++++ Input data

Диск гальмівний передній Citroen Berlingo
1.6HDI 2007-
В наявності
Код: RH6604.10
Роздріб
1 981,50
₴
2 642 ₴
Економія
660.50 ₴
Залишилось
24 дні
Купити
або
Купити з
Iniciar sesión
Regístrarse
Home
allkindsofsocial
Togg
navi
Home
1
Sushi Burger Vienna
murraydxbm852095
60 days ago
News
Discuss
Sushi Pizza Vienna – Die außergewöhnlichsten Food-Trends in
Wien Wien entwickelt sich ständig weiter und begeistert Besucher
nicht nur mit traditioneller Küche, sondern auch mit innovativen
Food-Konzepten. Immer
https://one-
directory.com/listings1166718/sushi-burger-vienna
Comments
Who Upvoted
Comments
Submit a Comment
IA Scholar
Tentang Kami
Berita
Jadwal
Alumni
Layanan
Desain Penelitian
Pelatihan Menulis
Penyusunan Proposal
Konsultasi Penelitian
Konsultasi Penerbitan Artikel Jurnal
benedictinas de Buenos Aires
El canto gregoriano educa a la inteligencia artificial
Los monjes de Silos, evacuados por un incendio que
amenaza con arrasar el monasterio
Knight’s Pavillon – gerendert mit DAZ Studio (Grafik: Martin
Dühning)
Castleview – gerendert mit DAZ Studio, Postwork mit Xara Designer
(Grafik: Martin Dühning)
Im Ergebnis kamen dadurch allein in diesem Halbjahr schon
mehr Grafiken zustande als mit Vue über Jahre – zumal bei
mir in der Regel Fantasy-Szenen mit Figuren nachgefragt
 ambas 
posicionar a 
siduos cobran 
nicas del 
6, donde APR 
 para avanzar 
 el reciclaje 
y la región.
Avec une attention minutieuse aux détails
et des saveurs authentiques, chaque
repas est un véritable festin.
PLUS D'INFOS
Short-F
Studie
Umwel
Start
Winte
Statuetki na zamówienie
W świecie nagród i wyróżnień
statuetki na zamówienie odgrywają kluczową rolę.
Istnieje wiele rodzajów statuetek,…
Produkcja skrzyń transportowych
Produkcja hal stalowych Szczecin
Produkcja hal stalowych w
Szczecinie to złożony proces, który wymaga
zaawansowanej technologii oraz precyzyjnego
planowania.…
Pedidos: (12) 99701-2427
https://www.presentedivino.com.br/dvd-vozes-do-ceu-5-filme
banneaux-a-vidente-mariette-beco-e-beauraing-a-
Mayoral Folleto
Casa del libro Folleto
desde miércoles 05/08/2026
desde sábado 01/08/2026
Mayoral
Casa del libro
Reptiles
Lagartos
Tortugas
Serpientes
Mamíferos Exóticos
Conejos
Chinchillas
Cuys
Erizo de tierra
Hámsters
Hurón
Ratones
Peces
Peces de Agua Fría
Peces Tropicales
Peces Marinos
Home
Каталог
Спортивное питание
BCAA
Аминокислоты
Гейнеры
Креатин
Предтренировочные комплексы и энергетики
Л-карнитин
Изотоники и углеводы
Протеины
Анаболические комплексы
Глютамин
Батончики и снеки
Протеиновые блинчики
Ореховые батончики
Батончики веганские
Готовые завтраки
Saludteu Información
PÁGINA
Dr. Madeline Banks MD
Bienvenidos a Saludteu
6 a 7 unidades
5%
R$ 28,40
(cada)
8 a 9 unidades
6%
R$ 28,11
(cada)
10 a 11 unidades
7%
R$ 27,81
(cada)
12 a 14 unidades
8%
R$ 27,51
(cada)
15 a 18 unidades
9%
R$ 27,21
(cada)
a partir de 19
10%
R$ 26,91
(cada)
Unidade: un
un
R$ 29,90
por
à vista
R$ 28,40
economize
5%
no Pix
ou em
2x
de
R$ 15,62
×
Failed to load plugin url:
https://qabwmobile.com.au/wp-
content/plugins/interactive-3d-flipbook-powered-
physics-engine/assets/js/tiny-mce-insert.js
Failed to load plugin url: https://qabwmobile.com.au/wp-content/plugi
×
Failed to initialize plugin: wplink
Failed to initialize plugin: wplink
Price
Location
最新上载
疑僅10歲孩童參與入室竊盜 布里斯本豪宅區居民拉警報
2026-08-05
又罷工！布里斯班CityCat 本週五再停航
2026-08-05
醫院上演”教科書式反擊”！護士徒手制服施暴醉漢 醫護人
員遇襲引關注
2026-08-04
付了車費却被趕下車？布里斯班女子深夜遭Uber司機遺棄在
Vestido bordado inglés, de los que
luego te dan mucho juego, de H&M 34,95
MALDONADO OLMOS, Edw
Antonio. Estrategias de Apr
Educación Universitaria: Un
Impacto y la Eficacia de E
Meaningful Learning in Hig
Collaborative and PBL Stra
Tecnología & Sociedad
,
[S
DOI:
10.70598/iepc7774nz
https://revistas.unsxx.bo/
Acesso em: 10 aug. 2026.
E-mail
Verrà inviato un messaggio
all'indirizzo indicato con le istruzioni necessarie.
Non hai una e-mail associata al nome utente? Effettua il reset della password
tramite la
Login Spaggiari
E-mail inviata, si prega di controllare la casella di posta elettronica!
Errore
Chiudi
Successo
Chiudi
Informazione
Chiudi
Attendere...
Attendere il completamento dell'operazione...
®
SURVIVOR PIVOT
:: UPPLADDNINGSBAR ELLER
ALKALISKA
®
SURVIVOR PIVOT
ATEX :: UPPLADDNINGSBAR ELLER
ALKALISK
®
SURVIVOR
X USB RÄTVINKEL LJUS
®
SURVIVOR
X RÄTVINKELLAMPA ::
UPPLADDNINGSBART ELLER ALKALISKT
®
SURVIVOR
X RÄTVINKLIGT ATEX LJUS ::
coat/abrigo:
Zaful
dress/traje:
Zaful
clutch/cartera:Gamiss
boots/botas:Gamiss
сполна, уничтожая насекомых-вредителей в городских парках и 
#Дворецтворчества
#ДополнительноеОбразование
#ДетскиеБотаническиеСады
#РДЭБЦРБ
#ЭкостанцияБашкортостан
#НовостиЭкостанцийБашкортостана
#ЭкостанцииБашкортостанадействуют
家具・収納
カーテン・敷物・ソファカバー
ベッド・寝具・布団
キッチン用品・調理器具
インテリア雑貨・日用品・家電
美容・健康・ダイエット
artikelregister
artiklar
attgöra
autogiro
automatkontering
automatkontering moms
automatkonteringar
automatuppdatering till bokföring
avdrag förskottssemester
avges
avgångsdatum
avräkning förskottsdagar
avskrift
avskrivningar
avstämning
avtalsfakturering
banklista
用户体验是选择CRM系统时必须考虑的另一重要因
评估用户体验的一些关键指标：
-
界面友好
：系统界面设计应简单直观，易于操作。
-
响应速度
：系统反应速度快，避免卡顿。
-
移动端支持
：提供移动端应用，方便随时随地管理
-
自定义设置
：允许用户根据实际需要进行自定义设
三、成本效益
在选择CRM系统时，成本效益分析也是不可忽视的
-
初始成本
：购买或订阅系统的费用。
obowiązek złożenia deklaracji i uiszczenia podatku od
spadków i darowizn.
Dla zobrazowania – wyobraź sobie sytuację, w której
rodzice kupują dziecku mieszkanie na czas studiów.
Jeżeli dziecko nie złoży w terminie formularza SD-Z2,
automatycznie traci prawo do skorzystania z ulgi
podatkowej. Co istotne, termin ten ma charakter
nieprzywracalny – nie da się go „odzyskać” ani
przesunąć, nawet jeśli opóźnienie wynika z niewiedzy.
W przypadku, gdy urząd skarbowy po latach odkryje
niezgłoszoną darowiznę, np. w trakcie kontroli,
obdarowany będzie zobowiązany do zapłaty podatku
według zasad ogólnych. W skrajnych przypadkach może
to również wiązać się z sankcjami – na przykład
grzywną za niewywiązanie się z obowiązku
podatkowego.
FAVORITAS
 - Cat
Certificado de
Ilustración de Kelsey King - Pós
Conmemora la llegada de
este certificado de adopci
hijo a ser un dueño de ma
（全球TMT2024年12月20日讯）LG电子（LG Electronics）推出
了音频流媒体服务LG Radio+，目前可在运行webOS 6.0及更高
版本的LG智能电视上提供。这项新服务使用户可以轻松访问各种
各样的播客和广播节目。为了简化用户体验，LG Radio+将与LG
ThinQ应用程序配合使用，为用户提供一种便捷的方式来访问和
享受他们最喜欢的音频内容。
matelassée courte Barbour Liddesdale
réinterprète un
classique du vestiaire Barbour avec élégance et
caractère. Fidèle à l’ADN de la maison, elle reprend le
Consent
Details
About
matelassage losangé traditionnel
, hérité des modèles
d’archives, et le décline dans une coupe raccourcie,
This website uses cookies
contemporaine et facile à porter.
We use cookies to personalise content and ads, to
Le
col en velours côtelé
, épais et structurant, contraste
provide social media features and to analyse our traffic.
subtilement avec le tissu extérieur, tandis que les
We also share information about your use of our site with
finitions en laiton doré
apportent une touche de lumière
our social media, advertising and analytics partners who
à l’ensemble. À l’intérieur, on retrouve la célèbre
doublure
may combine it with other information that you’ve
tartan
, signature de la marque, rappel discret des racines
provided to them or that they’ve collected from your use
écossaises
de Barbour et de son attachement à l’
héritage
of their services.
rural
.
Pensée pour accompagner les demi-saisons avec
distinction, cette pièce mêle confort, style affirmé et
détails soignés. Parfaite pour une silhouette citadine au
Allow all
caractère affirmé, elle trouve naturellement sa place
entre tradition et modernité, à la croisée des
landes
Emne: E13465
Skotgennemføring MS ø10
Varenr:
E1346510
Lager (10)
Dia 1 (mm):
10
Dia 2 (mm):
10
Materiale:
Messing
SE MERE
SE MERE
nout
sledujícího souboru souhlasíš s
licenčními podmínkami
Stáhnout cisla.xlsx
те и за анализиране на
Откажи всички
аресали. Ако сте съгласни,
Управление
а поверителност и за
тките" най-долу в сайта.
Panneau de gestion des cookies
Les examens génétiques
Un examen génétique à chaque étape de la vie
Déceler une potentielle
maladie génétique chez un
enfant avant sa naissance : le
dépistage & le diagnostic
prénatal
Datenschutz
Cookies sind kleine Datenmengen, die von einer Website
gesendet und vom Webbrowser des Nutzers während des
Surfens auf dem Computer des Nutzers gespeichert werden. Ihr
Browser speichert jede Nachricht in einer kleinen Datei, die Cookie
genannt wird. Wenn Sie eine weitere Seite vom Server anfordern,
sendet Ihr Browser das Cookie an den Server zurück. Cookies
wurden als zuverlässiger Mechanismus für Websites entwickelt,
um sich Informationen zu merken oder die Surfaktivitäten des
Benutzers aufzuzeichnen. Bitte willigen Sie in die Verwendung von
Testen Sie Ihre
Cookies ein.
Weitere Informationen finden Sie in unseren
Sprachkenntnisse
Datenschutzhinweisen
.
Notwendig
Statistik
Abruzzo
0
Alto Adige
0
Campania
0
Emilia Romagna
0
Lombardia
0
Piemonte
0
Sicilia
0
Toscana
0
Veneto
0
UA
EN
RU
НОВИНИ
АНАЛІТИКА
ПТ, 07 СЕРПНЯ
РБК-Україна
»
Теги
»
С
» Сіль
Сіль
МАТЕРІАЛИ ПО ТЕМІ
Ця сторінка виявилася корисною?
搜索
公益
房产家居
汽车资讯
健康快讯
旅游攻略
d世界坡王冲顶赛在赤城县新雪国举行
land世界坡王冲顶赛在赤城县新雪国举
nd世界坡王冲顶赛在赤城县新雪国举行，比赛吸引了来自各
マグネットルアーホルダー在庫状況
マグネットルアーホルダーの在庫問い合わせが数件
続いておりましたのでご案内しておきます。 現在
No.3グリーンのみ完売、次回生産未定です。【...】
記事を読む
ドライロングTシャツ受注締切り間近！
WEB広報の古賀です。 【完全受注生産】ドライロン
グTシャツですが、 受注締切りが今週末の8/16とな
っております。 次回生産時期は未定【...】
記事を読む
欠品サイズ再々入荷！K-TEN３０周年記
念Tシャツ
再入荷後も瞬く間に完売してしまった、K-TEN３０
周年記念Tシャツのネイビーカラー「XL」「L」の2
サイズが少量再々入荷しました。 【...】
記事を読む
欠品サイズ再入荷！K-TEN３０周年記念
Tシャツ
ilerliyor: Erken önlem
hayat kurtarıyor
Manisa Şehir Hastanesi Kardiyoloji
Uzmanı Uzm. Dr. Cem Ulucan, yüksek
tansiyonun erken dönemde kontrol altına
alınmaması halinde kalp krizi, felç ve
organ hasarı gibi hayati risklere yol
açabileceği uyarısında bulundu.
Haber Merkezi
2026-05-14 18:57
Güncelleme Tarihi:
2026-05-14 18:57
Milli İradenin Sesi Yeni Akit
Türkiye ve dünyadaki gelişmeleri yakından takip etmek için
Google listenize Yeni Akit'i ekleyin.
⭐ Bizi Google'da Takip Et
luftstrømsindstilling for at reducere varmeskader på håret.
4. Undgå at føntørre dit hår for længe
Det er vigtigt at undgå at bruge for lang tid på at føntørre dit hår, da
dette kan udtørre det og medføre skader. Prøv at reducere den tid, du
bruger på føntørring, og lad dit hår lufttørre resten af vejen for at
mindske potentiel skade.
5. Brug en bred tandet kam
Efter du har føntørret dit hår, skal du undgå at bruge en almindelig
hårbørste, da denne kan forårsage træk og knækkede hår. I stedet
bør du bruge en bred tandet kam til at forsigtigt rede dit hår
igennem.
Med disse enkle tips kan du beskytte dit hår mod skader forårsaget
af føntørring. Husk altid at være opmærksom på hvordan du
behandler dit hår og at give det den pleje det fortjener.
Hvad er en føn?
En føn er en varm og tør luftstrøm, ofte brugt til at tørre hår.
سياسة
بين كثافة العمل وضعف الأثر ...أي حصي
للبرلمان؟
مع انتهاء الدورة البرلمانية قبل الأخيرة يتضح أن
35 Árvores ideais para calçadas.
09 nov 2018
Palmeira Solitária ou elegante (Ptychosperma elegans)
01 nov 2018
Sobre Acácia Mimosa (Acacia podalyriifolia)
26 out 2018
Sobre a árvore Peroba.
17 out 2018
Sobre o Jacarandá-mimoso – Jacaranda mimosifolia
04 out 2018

++++++++

Using the data above, reproduce exactly the lines between those holding "用户体验是选择CRM系统时必须考虑的另一重要因" and "obowiązek złożenia deklaracji", inclusive, and no others.

用户体验是选择CRM系统时必须考虑的另一重要因
评估用户体验的一些关键指标：
-
界面友好
：系统界面设计应简单直观，易于操作。
-
响应速度
：系统反应速度快，避免卡顿。
-
移动端支持
：提供移动端应用，方便随时随地管理
-
自定义设置
：允许用户根据实际需要进行自定义设
三、成本效益
在选择CRM系统时，成本效益分析也是不可忽视的
-
初始成本
：购买或订阅系统的费用。
obowiązek złożenia deklaracji i uiszczenia podatku od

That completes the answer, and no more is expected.